In that latest sign that at least that the Supreme Court conservative is eager to start tearing down abortion rights, Justice Clarence Thomas issued a decision this week trying to link the pro-choice movement to eugenics.
He drafted a concurrence in the case of Box v. Planned Parenthood of Indiana and Kentucky, where the Supreme Court upheld Indiana’s fetal remains disposal law and declined to review the state’s law banning abortions on the basis of race, sex, or disability, which the Seventh Circuit had struck down. In the opinion, he argued that there was a strong historical connection between abortion and the eugenics movement. To support this claim, he cited Planned Parenthood founder Margaret Sanger and her defense of eugenic aims.
But scholars are rounding rejecting Thomas’s historical claims and legal arguments.
The Washington Post reported that it spoke to seven scholars of the eugenics movement, and none of them believed Thomas got his facts right. That included two scholars who Thomas even cited in the opinion.
Author Adam Cohen wrote in The Atlantic:
In making his argument, Thomas cited my book Imbeciles: The Supreme Court, American Eugenics, and the Sterilization of Carrie Buck repeatedly. (He also cited an article I wrote about Harvard’s ties to eugenics). I don’t want to appear ungrateful: It’s an honor to be relied on by the highest court in the land, and these days, nonfiction authors appreciate just being read at all. But Thomas used the history of eugenics misleadingly, and in ways that could dangerously distort the debate over abortion.
“Thomas is guilty of a gross misuse of historical facts, and especially in the U.S. context,” Philippa Levine, a history professor at the University of Texas at Austin, told the Post.
In his opinion, Thomas argued that Sanger’s advocacy for birth control was tied to eugenic visions of “improving stock” of the human gene pool, which he claimed continue to taint the movement of people who defend abortion rights now. But legal scholarMichael Dorf of Cornell University explained on his blog how weak this reasoning is:
[A]s Justice Thomas acknowledges, Sanger opposed abortion. Thomas’s argument thus goes like this: Sanger favored birth control on grounds of eugenics; she also opposed abortion; but the eugenics-based arguments she used in favor of legal birth control apply “with even greater force to abortion”; therefore, abortion is a form of eugenics. This has all the logic of the syllogism in Love and Death that culminates in the conclusion that “all men are Socrates.” If some people could or did make arguments for legal abortion based on eugenics, we should reject those arguments, but we still need to evaluate other, untainted, arguments . . .

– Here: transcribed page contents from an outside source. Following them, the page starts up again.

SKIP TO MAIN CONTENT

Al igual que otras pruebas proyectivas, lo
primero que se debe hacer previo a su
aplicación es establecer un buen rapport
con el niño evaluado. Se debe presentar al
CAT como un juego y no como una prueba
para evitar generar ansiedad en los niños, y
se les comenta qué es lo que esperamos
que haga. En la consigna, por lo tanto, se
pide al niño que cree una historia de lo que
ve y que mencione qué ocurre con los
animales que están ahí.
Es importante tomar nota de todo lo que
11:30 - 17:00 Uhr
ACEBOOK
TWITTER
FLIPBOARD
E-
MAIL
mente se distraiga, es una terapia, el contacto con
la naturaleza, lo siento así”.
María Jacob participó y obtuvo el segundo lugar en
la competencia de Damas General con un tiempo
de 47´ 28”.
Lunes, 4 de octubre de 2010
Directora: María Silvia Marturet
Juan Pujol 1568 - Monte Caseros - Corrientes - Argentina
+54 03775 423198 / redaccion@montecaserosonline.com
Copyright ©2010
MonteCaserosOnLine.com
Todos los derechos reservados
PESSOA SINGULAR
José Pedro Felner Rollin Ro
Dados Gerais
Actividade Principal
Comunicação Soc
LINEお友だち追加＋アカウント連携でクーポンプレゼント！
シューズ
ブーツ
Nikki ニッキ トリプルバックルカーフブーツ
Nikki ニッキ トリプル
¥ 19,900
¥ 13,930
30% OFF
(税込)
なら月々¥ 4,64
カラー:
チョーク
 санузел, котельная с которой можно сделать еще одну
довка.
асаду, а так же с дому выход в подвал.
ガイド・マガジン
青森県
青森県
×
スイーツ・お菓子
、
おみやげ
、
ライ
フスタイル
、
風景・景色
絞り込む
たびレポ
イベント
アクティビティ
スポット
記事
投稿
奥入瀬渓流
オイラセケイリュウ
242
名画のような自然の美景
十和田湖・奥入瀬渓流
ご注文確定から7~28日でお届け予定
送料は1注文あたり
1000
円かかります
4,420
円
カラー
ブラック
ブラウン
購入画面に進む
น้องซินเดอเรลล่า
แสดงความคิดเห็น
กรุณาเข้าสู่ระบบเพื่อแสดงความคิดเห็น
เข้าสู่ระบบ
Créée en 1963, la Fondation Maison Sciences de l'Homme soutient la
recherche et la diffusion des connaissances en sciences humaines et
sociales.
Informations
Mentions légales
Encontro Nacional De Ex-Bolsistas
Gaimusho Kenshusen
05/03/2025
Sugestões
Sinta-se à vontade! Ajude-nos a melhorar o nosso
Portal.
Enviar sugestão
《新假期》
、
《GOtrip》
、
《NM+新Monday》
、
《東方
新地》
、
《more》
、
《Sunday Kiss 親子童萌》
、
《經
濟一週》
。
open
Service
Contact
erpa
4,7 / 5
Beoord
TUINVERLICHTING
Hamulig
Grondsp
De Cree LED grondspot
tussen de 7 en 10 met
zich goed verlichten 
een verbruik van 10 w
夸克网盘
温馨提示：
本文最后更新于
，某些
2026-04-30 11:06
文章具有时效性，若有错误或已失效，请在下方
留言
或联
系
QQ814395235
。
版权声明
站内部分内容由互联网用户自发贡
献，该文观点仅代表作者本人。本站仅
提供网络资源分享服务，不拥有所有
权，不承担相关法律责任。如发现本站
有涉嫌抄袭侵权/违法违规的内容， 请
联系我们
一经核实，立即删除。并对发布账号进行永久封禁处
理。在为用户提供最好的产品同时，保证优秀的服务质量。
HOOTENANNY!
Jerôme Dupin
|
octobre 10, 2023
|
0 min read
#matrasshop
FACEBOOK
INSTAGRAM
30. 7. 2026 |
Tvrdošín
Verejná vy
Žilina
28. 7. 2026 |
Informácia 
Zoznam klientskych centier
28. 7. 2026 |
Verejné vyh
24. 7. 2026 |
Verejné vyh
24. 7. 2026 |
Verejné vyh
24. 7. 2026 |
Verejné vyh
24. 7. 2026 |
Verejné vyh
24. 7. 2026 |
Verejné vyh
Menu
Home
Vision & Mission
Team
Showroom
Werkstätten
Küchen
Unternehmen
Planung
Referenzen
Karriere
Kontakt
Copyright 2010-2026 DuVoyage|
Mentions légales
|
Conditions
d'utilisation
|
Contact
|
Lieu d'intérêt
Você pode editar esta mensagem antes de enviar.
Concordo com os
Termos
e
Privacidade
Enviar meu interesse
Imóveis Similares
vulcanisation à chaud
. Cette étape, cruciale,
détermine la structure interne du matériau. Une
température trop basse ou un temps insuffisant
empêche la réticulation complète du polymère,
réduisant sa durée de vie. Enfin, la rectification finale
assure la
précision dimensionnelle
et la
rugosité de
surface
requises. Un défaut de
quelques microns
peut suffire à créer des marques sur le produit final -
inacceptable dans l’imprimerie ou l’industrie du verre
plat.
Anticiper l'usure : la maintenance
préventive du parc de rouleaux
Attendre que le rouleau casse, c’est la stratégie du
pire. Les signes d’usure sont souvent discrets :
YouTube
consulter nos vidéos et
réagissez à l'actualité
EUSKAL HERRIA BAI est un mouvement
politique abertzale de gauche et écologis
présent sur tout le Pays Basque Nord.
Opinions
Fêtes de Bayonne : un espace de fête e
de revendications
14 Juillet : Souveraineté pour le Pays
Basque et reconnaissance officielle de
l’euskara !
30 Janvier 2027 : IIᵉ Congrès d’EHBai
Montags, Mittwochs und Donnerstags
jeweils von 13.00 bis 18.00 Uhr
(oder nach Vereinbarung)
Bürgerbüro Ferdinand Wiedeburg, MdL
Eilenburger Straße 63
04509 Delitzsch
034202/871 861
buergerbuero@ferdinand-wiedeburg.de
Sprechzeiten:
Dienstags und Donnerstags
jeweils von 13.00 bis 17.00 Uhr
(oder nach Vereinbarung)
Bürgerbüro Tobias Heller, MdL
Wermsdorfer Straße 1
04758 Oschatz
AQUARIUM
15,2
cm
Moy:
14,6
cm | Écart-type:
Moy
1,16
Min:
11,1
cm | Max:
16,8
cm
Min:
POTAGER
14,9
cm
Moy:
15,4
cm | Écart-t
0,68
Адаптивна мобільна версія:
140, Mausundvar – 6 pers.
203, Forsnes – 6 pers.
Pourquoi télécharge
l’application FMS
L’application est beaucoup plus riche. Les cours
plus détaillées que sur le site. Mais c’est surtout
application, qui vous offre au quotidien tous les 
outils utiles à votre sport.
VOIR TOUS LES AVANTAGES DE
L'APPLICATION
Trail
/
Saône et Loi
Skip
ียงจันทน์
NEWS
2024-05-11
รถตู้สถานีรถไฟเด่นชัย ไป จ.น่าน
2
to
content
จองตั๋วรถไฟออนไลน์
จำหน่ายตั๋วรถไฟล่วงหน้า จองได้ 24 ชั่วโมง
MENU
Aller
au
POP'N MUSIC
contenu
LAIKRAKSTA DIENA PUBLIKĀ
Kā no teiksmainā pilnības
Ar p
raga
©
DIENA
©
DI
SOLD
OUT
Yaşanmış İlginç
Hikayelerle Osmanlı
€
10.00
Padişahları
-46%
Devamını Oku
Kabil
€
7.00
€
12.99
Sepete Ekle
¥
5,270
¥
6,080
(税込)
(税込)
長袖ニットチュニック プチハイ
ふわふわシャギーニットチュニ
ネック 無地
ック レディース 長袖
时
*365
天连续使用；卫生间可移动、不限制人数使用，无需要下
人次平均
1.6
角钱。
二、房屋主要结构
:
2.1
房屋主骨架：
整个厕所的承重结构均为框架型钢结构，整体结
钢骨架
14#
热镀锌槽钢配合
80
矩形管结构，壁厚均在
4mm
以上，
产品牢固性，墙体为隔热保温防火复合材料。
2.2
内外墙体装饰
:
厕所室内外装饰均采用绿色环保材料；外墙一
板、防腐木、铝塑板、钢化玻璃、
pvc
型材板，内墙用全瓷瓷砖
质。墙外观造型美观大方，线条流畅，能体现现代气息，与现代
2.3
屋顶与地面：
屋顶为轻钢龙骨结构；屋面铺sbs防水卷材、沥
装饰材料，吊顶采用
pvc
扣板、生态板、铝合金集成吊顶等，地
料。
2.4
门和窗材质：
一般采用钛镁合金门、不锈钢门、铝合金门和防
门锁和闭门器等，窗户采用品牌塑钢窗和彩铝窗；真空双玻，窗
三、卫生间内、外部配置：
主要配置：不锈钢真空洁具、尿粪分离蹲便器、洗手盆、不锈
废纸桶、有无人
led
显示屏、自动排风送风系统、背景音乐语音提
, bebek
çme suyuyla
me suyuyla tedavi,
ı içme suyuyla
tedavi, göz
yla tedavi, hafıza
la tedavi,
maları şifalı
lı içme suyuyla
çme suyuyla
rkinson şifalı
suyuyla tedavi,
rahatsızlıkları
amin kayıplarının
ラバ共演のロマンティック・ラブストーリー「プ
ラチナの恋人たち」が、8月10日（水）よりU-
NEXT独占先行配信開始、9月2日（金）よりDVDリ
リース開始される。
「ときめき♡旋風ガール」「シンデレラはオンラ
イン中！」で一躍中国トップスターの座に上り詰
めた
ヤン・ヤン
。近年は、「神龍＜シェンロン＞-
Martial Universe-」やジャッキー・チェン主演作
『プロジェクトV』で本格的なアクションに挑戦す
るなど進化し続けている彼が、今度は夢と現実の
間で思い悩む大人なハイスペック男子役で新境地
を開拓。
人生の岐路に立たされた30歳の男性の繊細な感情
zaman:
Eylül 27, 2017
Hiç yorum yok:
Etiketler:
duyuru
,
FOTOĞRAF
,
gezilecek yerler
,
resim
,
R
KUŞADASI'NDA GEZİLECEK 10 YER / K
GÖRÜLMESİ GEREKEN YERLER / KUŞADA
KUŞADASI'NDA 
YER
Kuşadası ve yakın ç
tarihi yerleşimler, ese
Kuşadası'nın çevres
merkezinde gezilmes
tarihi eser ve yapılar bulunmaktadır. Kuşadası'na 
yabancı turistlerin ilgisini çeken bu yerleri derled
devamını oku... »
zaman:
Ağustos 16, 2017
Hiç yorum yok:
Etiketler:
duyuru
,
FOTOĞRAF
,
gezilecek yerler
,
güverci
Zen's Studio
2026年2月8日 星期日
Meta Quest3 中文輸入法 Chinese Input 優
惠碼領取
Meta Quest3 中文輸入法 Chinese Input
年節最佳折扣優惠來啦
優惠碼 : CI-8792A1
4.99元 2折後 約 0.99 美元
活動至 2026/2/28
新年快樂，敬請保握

Justice Thomas starts and ends there, but in between he works himself into a lather about abortion in general. His argument really does appear to be one of guilt by association. Justice Thomas argues that because some people once favored a legal right to abortion for a bad reason, it should be banned today. To Clarence Thomas, all fetuses are Socrates.
University of Michigan history professor Alexandra Minna Stern turned the argument on its head in her comments to the Post, saying that the anti-abortion movement has more in common with eugenics than pro-choice advocacy.
“That’s the through-line that I see, in terms of state-mandated reproductive control,” she said.
“I’ve been criticizing Justice Thomas in essays, articles and books for years and received negative feedback from many. But he is just awful,” said Georgia State law professor Eric Segall. “Linking the pro-choice movement to racism and the rest of his tasteless, odious dicta in today’s opinion is just more data. He’s a bad man.”